表題番号:2002A-515 日付:2007/03/24
研究課題知覚・記憶実験用絵刺激の標準化に関する研究
研究者所属(当時) 資格 氏名
(代表者) 文学部 教授 西本 武彦
研究成果概要
 本研究(期間:2002~2003年度)の目的は,知覚・記憶実験用絵刺激(線画)の標準化である.国内では,記憶実験用の言語材料に関しては標準化されたものが数多く存在するが,図形・線画材料に関してはその数が少ない.そのため多くの研究者は米国で標準化されたSnodgrass & Vanderwart(1980)の260枚を部分的に使うことが多い.西本ら(1982,1996)はSnodgrassの具象線画をベースに,日米の文化的差異を考慮した修正を行うと共に新規線画を追加して,現在までに359枚の具象線画を作成した.さらに,これらの線画に関して,これまでに命名一致度,命名潜時,獲得年齢等の属性を測定して標準化した(第1次~第3次標準化).
 今回の研究は,これまでの流れの中で第4次標準化に位置づけられる.初年度(2002年度)においては第4次標準化としてこれら359枚のうち,さらに82枚を修正して新たにリニューアル版を作り,その3分に1について上述の属性を測定した.さらに第2年度(2003年度)で残りの3分の2についてデータを収集して標準化を終えた.
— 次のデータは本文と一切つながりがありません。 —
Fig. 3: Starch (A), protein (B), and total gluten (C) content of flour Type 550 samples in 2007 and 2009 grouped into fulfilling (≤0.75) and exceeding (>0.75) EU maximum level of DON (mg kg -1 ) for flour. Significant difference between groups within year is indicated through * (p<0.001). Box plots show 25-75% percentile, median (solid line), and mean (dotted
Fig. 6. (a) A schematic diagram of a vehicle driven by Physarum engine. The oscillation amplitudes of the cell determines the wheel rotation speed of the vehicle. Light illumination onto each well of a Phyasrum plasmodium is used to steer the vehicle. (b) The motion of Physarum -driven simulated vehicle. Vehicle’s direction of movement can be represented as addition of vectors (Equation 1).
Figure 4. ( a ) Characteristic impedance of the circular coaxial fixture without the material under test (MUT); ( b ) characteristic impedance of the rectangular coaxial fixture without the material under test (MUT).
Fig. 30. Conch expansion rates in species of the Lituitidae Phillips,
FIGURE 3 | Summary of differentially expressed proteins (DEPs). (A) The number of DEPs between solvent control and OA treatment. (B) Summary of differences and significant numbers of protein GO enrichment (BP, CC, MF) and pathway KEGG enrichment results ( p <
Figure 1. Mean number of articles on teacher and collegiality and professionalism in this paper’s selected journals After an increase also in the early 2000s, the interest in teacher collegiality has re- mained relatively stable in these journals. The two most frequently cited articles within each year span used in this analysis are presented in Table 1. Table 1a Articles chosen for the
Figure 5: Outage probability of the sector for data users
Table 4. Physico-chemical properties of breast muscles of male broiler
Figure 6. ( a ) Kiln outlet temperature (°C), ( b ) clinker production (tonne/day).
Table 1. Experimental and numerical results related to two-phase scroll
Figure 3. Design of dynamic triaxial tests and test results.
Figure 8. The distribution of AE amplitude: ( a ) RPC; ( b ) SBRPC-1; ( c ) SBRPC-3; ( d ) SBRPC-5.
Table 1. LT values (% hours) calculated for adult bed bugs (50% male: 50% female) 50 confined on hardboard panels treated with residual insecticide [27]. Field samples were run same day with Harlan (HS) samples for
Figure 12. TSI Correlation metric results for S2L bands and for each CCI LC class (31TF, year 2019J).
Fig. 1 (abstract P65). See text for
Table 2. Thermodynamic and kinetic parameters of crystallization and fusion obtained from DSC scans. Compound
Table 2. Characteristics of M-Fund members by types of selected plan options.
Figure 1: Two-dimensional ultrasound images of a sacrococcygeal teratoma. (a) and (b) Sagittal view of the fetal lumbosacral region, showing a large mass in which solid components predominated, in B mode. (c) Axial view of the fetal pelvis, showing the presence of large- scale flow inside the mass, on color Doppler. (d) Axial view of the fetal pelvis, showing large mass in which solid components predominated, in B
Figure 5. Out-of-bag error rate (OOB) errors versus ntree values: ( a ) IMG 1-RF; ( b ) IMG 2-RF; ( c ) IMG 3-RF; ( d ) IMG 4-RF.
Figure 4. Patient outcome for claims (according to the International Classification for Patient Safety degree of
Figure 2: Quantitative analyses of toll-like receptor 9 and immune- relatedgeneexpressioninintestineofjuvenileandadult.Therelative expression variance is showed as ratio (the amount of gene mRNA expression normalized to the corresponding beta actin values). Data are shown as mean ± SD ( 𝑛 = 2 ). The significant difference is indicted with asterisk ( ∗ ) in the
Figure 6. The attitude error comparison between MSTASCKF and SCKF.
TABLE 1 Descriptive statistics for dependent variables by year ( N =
 本研究では通称droodleと呼ばれる無意味線画の標準化も目的とした.現有の200対にさらに76対を新規追加し,複雑性,ラベルの適合性などの指標を基に選択を繰返し,最終的に再生・再認記憶テストを実施して記憶実験に適したセットを作成した.これらのセットは認知心理学の導入実験の材料に適しており,今後の活用が期待できる.
 今後の課題としては,①具象線画の数の拡充,②無意味線画のイメージ喚起性の測定,③データベースの公開,の3点である.これらについては2003年度科学研究費によって現在研究を遂行中である.